Fig 14.6 Signal transduction by Ca2+
A) Main mechanisms maintaining Ca2+ concentration in the cytoplasm at low levels. B) Increase in intracellular Ca2+ levels. Ca2+ waves formed at the moment of fertilization are shown by adding Ca2+ sensitive fluorescent dyes to cells. C) Cytoplasm Ca2+ concentration is low, whereas the concentration is higher in the endoplasmic reticulum; when the endoplasmic reticulum is stimulated, the Ca2+ channel in the endoplasmic reticulum opens, releasing large amounts of Ca2+ to the cytoplasm. D) Activation of calmodulin by Ca2+
Other than the ones mentioned in the text, there are many substances such as cyclic GMP and inositol working as second messengers within the cell.
As described in Chapter 11, the cell membrane is mainly composed of phospholipids. Of these phospholipids, phosphatidylinositol 4,5-bisphosphate (PIP2) is broken down into inositol 1,4,5-trisphosphate (IP3) and diacylglycerol (DAG) by the enzyme phospholipase C (PLC), which is activated when cell surface receptors receive extracellular signals (Column Figure 14-1). The small molecule IP3 moves away from the cell membrane and spreads in the cell to function as a second messenger, as shown in the example in Figure 14-6C. Ca2+ released from signals transduced by inositol phospholipid is also a second messenger. Both are hence molecules taking part in signal transduction within the cells, triggered by signals of first messengers from outside the cell.
In the cytoplasm, the Ca2+ concentration rises immediately after a signal which uses Ca2+ as a second messenger is received. The reception of the messenger opens the Ca2+ channels (see Chapter 11) in the cell membrane or endoplasmic reticulum, causing a Ca2+ rush into the cytoplasm owing to the high Ca2+ concentration gradient (which had been maintained until the opening of the channel). Figure 14-6B shows images of a fertilized egg immediately after fertilization, with Ca2+ in the cell visualized for observation. Figure 14-6C shows an example of the process by which the Ca2+ stored within the intracellular endoplasmic reticulum is mobilized into the cytoplasm (see Column).
Some of the proteins in the cytoplasm require Ca2+ to function. For instance, the protein calmodulin changes its three-dimensional structure after being bound to Ca2+ to form an activated calcium-calmodulin complex. Some protein kinases are calmodulin-dependent kinases that demonstrate kinase activity only when the activated calcium-calmodulin complex is bound to them (Figure 14-6D).

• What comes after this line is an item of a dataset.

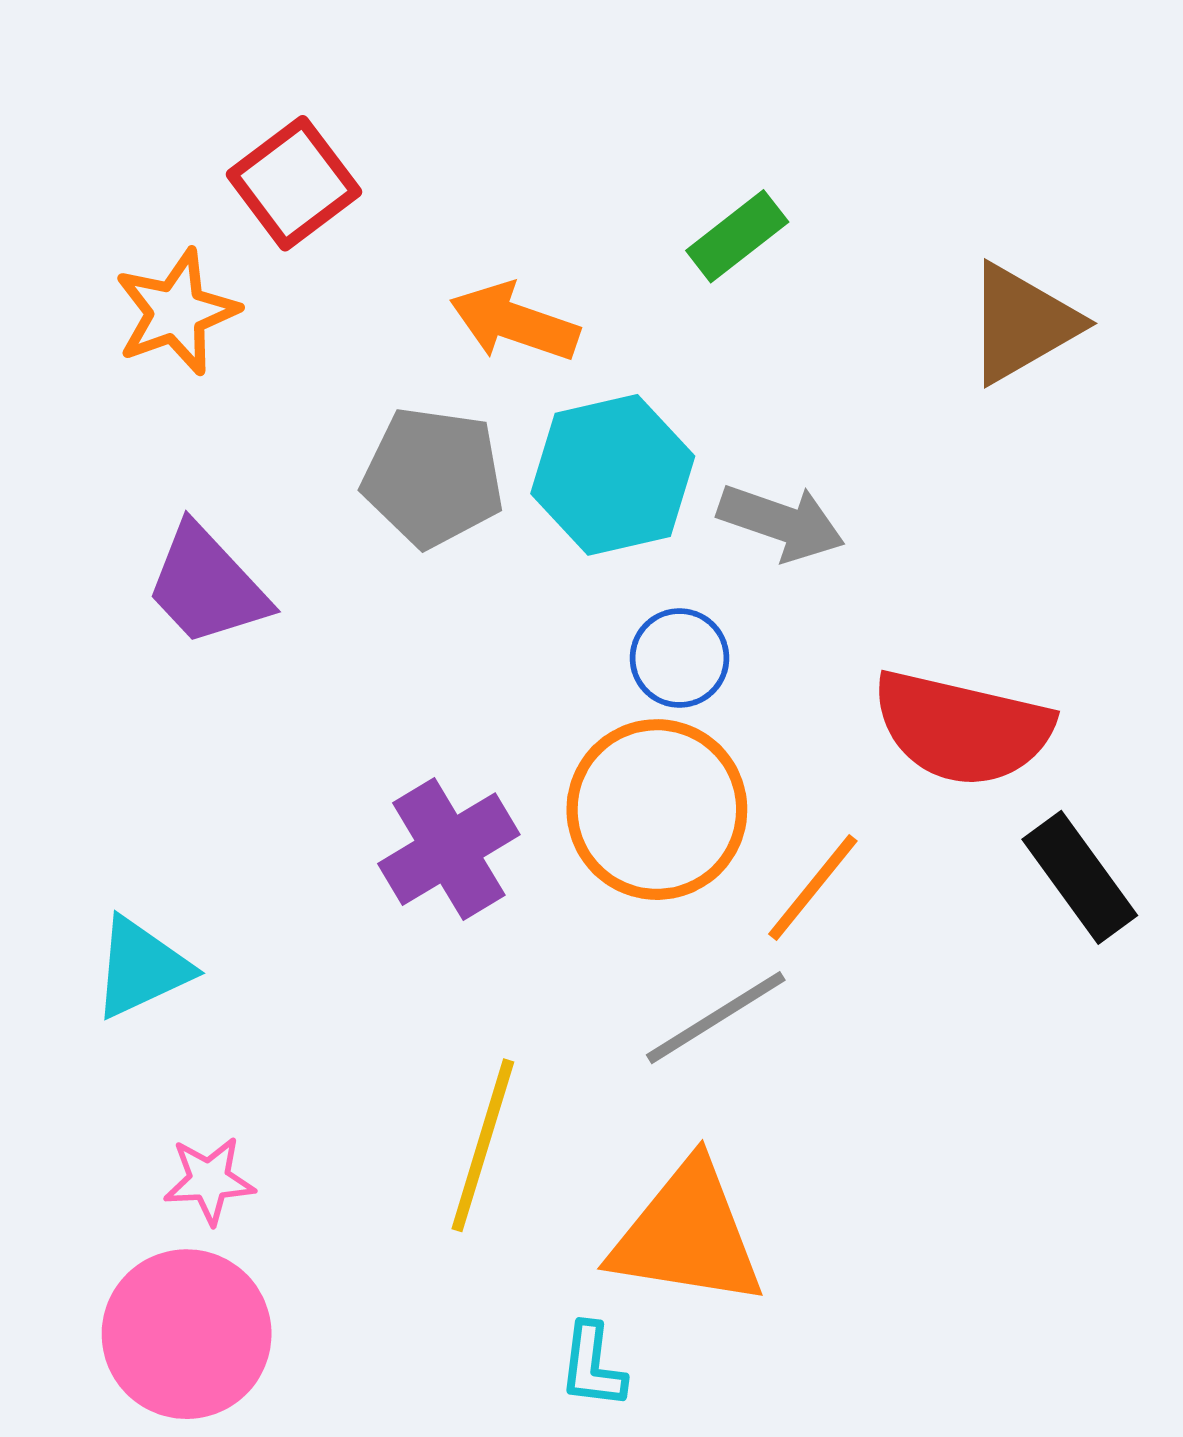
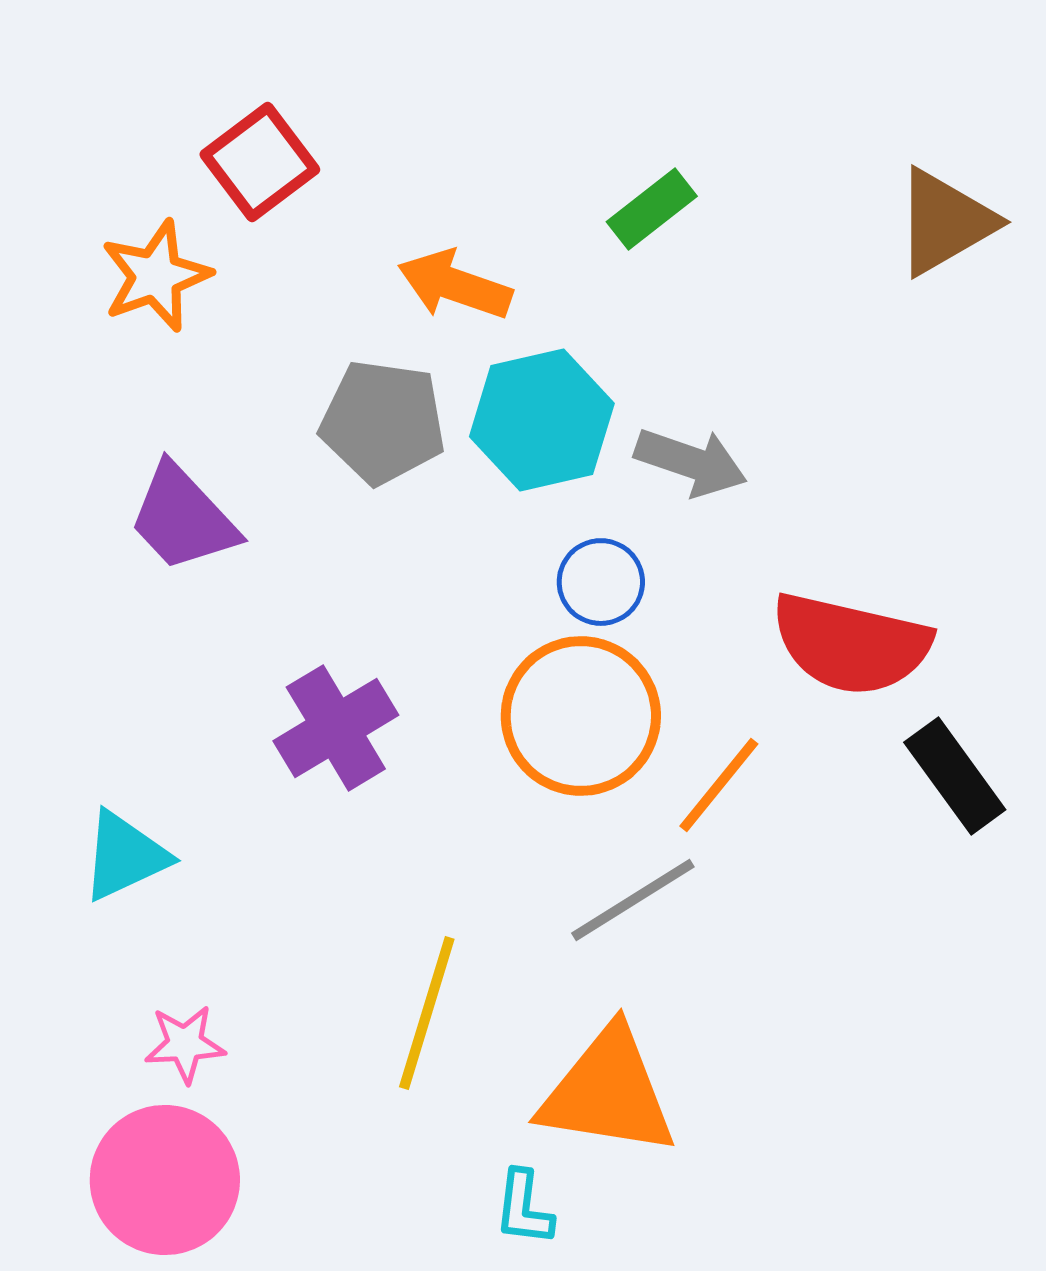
brown triangle: (1022, 323) -> (945, 222), moved
purple cross: (449, 849) -> (336, 728), moved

Signal transduction by proteolysis/span>
All intracellular signal transduction mechanisms discussed in the previous paragraphs are reversible. However, some receptors on the cell membrane or proteins within the cytoplasm undergo cleavage or degradation as a means of signal transduction. Once the protein undergoes cleavage or degradation, it will not return to its original state. Some examples of such signal transduction mechanisms are those seen with receptors involved in differentiation and caspases involved in apoptosis*2(see Column Selection 3 Chapter 14).
*2 In Greek, “apo” means “from” and “ptosis” means “falling.” Defoliation is also phenomena to which apoptosis contributes.
Figure 14-7 shows a specific example. Caspases are proteolytic enzymes that have important roles in apoptosis and are usually present in the cytoplasm as inactive precursors. When apoptotic signals are transduced to cells, the inhibition of the pathways that activate the caspases is canceled. Caspase precursors begin by mutually degrading themselves with the aid of activation factors, to eventually become activated caspases. Then, the cascade of proteolytic reactions is initiated by the caspases to complete apoptosis.